▸ Exercise inputs
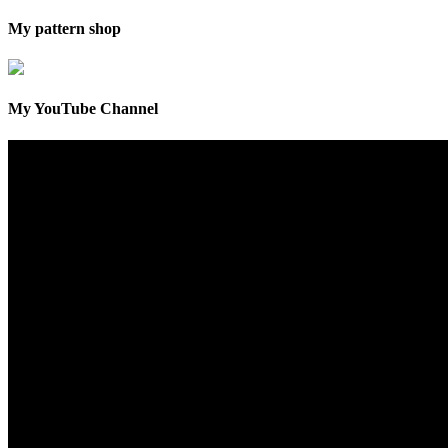
My pattern shop
My YouTube Channel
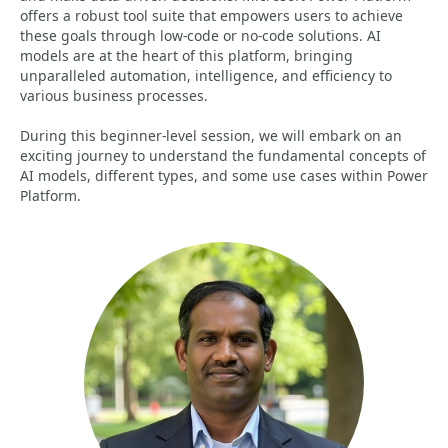
offers a robust tool suite that empowers users to achieve
these goals through low-code or no-code solutions. AI
models are at the heart of this platform, bringing
unparalleled automation, intelligence, and efficiency to
various business processes.
During this beginner-level session, we will embark on an
exciting journey to understand the fundamental concepts of
AI models, different types, and some use cases within Power
Platform.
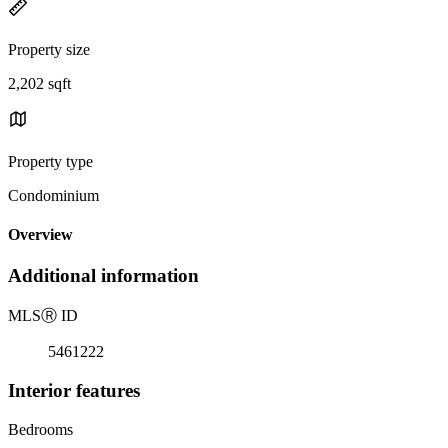
Property size
2,202 sqft
Property type
Condominium
Overview
Additional information
MLS
Ⓡ
ID
5461222
Interior features
Bedrooms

▸ Task requirements
Across the whole listing above, find every line with the string "this" and copy it.

▸ Answer for the task
models are at the heart of this platform, bringing
During this beginner-level session, we will embark on an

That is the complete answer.